Recent Sales History and Valuation
When I wrote up the IPO, I conservatively placed a $212,000 value on it while acknowledging it was probably worth more (because the IPO was way less, I encouraged people to invest in it and invested in it myself). I also talked about the July auction, saying that a result of $40K or so for each of the two variations hammering at Heritage would be in line with that valuation. Well, one went for $84,000 and the other went for $78,000, indicating a 2x jump in value.
The 8.0 A+ mid-production that sold for $84,000 implies around a $400K valuation for a 9.4 A+ and the 9.2 A++ late-production that went for $78,000 implies a $120K value for a 9.4 A+ late production. Mid productions have generally goen for 4x the late productions so that would put the value at around $480K.
Now, keep in mind this $400,000-$480,000 valuation is for the Rev-A version (the same as Rally’s copy) — Otis’ copy is the No Rev-A version, an earlier variant that is probably worth 50-100% more — that puts this copy (with a wide error bar) at anywhere between $600,000-$960,000. There just haven’t been any sales of a No Rev-A version so I don’t want to put an exact figure on it, because in any case, its value is way higher than the buyout offer.

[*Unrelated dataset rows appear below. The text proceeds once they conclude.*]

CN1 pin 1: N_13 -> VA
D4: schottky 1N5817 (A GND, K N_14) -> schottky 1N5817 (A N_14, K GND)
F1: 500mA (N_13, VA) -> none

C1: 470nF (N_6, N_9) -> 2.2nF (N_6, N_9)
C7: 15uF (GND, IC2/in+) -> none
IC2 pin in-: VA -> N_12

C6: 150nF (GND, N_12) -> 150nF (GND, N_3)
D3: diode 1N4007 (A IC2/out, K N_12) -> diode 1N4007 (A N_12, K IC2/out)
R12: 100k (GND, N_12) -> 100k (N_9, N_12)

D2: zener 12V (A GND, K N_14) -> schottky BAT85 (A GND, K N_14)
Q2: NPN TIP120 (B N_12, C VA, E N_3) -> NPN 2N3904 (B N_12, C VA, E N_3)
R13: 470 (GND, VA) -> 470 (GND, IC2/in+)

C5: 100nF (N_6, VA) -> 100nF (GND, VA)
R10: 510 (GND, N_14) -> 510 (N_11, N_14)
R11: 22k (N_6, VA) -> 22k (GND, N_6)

Inferred value – $600,000-$960,000
I own shares in this asset and I voted NO – the offer is way too low. Beyond the valuation discrepancy, I personally dislike when an asset gets bought out before it has a chance to trade. As Wyatt has helpfully pointed out, “The only reason to submit a buyout offer before an asset hits the secondary market is because you think it will trade higher in the secondary market.”
Also remember, Otis shareholders smartly turned down a $200,000 buyout offer of their Super Mario Bros asset that is now trading at a $465,000 valuation. VOTE NO!